## [抜粋した文章]
________________

バイクメンテナンス
シャフトにゴリゴリ感があったホイールのメンテナンス
今でも時折目にするフルクラムの「レーシング 7」。昔は一定グレード以上のエントリーモデルに多く使われていた定番のホイールですね。自社ブランドのパーツを持たない完成車によく装着されていました。
今回はホイールのメンテナンス、中でも走行性能に大きく影響を与えるハブのグリスアップについてです。
レーシング 7 自体はグリスを補給も交換もできないけれども、気になったことがあるのでまずはこのホイールに起こっていたことから。
レーシング 7に生じていたハブシャフトのゴリゴリ感
レーシング 7を買取りした時に気になった、ごく軽いゴリゴリ感。おそらく乗車状態では気が付かないと思われる、手で直接ハブシャフトを回した時だけ感じる微小なゴリ感です。

________________

[収集データ]
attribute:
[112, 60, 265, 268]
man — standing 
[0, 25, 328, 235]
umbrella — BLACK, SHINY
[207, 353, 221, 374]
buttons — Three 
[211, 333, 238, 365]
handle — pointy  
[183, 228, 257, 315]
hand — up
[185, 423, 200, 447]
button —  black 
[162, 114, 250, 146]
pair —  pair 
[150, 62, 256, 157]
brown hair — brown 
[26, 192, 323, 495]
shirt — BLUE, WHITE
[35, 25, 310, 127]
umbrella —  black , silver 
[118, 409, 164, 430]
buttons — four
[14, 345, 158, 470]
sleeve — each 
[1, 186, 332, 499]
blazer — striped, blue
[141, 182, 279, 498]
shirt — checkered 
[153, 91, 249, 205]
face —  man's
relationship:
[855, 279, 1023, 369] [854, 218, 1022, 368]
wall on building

________________

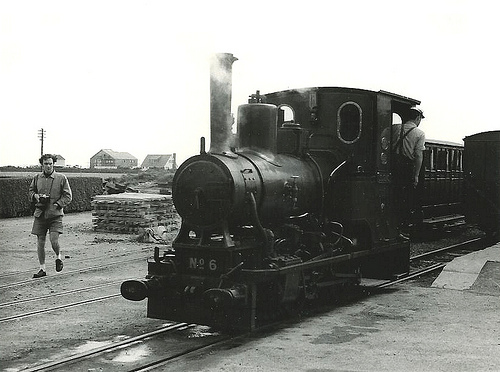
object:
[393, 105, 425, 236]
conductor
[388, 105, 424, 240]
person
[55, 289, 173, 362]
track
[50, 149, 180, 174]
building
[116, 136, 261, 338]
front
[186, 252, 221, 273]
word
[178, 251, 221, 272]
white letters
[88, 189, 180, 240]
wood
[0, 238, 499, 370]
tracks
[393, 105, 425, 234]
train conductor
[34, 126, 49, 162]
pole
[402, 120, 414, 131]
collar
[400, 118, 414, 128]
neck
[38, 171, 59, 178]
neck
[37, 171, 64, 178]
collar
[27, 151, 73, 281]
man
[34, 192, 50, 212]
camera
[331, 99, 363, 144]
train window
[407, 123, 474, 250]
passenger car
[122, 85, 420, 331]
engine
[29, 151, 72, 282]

________________

## [設問]
#1 本文の「今でも時折目にするフルクラムの」で始まる段落を、主な事実を残したまま箇条書きにまとめてください。
#2 本文をもとに、次の問いに答えよ。
(a) 「レーシング 7」はどのブランドのホイールか。
(b) 今回のメンテナンスで取り上げるのは、ハブの何についてか。
(c) ハブシャフトのゴリゴリ感は、どんな時にだけ感じるものか。

## [解答]
#1
- フルクラムの「レーシング 7」は今でも時折見かける。
- かつては一定グレード以上のエントリーモデルによく使われた定番ホイールだった。
- 自社ブランドのパーツを持たない完成車によく装着されていた。

#2
(a) フルクラム
(b) ハブのグリスアップ
(c) 手で直接ハブシャフトを回した時